The Hidden Costs of Hourly IT and the McDonald’s Ice Cream Machine Saga

In the world of tech support, the traditional break-fix model, where companies charge per hour, still persists. This model, however, raises significant concerns about incentives. If an IT firm is compensated per hour, what motivation do they have to proactively prevent issues? With current technology capable of monitoring every aspect of your network, PCs, routers, and more, the question becomes even more pressing: why fix problems before they cause downtime if you get paid more when things go wrong?

The Incentive Problem
The core issue here is one of the incentives. In a break-fix model, IT companies benefit financially from problems and downtime.

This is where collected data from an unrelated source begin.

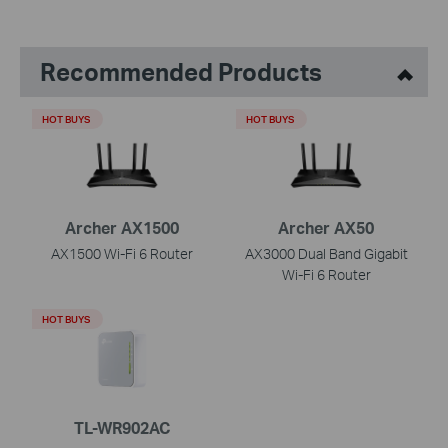
Recommended Products
HOT BUYS
HOT BUYS
Archer AX1500
Archer AX50
AX1500 Wi-Fi 6 Router
AX3000 Dual Band Gigabit
Wi-Fi 6 Router
HOT BUYS
TL-WR902AC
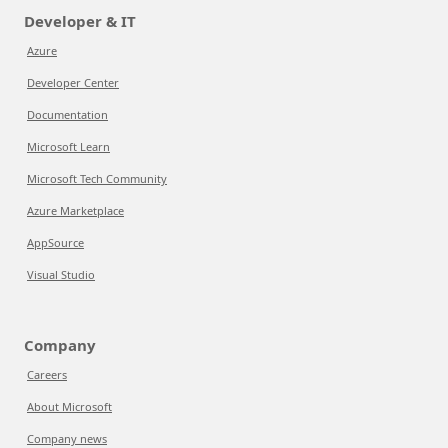
Developer & IT
Azure
Developer Center
Documentation
Microsoft Learn
Microsoft Tech Community
Azure Marketplace
AppSource
Visual Studio
Company
Careers
About Microsoft
Company news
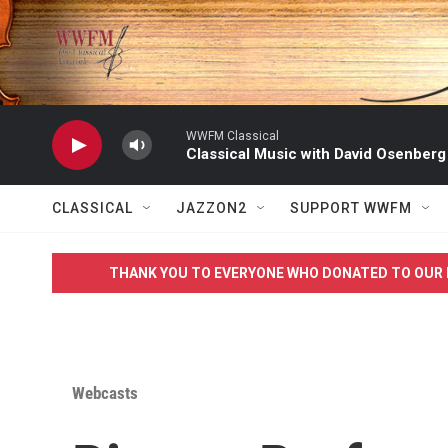
Skip to main content
WWFM Classical
Classical Music with David Osenberg
CLASSICAL
JAZZON2
SUPPORT WWFM
THANK YOU TO EVERYONE WHO DONATED TO OUR 
Webcasts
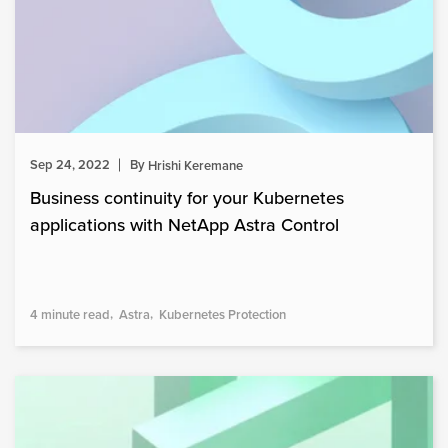
Sep 24, 2022
By
Hrishi Keremane
Business continuity for your Kubernetes
applications with NetApp Astra Control
4 minute read
Astra
Kubernetes Protection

This creates a conflict of interest, as there’s little incentive to prevent issues that would reduce billable hours. Proactive monitoring and maintenance could resolve many problems before they escalate, but under an hourly billing system, this isn’t always in the provider’s best interest.

The McDonald’s Ice Cream Machine Parallel
This situation is strikingly similar to the notorious case of McDonald’s ice cream machines. These machines were found to be overly complicated, preventing local franchise owners from performing repairs. It was discovered that the machines were designed in such a way that they frequently broke down, necessitating repair calls. The firm contracted to handle these machines had a significant financial incentive to keep them breaking, as they profited from each visit.

The Solution: Managed Agreements
To avoid the pitfalls of the break-fix model, businesses should consider flat fee managed agreements. These agreements align the incentives of the IT provider with those of the client. When IT firms are paid a flat fee, their goal shifts to maintaining optimal system performance and minimizing downtime. This proactive approach ensures that issues are addressed before they cause significant disruptions, ultimately saving businesses time and money.

A Lesson from McDonald’s
The McDonald’s ice cream machine saga culminated in a lawsuit, allowing franchise owners to repair their own machines. This case highlights the importance of aligning incentives to ensure that providers act in the best interest of their clients. By choosing managed agreements over hourly billing, businesses can avoid unnecessary downtime and escalating costs, ensuring a more reliable and efficient IT infrastructure.

In conclusion, the break-fix model of hourly IT support and the McDonald’s ice cream machine debacle both underscore the critical role of incentives. To truly benefit from modern technology and avoid costly downtime, businesses in San Antonio should opt for managed agreements that promote proactive maintenance and align the interests of both parties.